Keeping safe after the incident
There are many different ways in which a person can respond after becoming a victim of crime or a witness to a crime. Sometimes this depends on the nature and intensity of the crime and who the perpetrator was, sometimes it depends on your own state of mind at the time (if you were already experiencing problems with family, friends, work, relationships or finances etc. this could be the ‘last straw’), and sometimes the impact of the crime is delayed and shock may actually not set in until later, and can be set off by something very small, like the words of comfort and support from a friend.
This can, at minimum, be an uncomfortable and distressing time and it is important to make yourself feel as safe as possible. These are some things you can consider which may help (the list is not in any order because different situations require different responses):
- Find a safe place as soon as possible. Your safety (and that of anyone else involved) is of prime importance. This can be a police station, a parent or friend’s or neighbour’s home, your own home, a refuge or any other place where you will feel safe.
- Find someone to “hold your hand”, confide in and help and support you through this – a friend, parent, relative, a friendly police person or anyone else you want to be with (sometimes this will be someone you have never met before, for example, a victim support worker or a professional counsellor). Get in touch with that person as soon as possible, or ask someone else to do it for you, and tell them you need them.
- Check yourself, or anyone else involved, for injuries and get medical assistance or an ambulance (especially if it is an emergency situation). The person who is supporting you can help.
- Call the police, if this has not already been done. Your support person can also do this for you.
- Make your own decisions as much as is possible, and communicate these to a person who will act for you and make sure your decisions are carried out.
- If there are problems, people, places or anything else that you can’t face at the moment, discuss these with the person who is supporting you. It may be really difficult trying to work out solutions to these problems, especially at a time like this when they can often seem insurmountable.

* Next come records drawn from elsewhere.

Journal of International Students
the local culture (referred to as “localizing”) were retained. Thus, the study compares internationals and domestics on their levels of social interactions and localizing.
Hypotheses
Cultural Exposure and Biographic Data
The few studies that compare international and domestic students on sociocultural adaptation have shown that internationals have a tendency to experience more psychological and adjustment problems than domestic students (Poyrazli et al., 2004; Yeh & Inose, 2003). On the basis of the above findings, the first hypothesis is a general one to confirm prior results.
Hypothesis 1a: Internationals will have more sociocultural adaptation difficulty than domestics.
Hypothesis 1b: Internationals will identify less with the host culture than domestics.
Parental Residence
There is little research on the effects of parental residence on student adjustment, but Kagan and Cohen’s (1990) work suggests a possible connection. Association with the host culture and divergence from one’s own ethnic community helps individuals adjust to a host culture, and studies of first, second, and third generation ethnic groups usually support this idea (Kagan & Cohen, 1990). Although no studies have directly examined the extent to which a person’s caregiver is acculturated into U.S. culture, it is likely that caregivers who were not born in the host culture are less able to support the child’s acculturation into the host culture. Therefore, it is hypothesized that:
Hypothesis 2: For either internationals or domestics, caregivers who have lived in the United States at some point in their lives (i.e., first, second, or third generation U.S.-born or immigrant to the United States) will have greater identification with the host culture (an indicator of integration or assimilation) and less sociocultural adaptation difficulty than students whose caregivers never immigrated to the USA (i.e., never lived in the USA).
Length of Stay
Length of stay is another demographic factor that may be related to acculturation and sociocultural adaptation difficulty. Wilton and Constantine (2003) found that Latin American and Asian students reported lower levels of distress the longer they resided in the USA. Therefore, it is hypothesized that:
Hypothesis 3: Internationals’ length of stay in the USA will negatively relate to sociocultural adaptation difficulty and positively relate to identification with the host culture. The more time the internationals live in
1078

Others can help you focus, but the decisions are still yours.
- Are there practical issues that need to be taken care of? Perhaps write a list or dictate one to someone else, for example, children to be looked after, funeral arrangements, family and workplace to be informed, bankcards and credit cards to be cancelled, house to be made secure, money for immediate needs or to meet future needs, or informing your insurance company.
- Who can help you? What do you need? What steps do you need to take? Don’t try to do everything yourself, get help as much as possible, even if it means that someone goes with you or checks with you from time to time to see how you are. Tell people what you need from them. This will ensure that you keep control over your life, but also that others who are there to help know what you want them to do.

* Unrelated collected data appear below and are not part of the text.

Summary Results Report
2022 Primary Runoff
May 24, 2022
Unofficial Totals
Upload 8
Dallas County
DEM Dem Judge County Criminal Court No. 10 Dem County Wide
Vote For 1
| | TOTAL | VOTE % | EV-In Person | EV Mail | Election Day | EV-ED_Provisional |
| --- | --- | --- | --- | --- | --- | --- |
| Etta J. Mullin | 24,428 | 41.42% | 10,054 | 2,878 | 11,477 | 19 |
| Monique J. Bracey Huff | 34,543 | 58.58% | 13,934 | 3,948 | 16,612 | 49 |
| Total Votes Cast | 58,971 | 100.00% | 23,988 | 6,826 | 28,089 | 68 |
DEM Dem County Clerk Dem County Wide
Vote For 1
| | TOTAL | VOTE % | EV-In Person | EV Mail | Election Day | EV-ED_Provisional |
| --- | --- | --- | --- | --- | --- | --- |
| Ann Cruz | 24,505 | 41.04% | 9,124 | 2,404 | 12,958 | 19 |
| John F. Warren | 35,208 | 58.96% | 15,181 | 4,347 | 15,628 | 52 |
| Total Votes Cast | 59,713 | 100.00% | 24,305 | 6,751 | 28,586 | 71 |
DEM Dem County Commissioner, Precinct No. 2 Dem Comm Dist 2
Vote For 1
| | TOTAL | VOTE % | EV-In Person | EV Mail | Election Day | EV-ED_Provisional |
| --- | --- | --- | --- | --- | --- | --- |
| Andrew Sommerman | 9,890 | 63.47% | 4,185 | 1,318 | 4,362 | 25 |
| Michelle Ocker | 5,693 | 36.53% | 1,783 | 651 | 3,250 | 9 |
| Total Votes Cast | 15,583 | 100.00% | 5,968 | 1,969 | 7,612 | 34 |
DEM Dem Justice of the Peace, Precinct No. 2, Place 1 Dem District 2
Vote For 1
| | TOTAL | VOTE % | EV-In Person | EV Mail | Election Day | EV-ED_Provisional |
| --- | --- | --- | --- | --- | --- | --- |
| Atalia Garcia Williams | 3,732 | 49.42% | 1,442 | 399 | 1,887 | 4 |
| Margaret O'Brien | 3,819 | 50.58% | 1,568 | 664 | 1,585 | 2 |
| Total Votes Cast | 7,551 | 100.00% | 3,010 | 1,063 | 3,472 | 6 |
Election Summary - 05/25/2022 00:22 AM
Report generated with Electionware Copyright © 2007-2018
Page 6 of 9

- Don’t ignore the emotional issues. These need to be dealt with too. Sometimes people are too shocked or traumatised in the early stages and do not want to talk too much about these as they prefer to focus on the practical. But there will come a time when the emotional issues demand attention.
- If you are in continuing or unpredictable danger, for example with domestic violence, think about a safety plan for yourself and any children. This is about planning ahead. For example, keep a small bag hidden if you can with a store of money for taxis, a spare set of keys, copies of important papers, and perhaps a change of clothes. Perhaps approach a neighbour to check if you could use their phone in an emergency.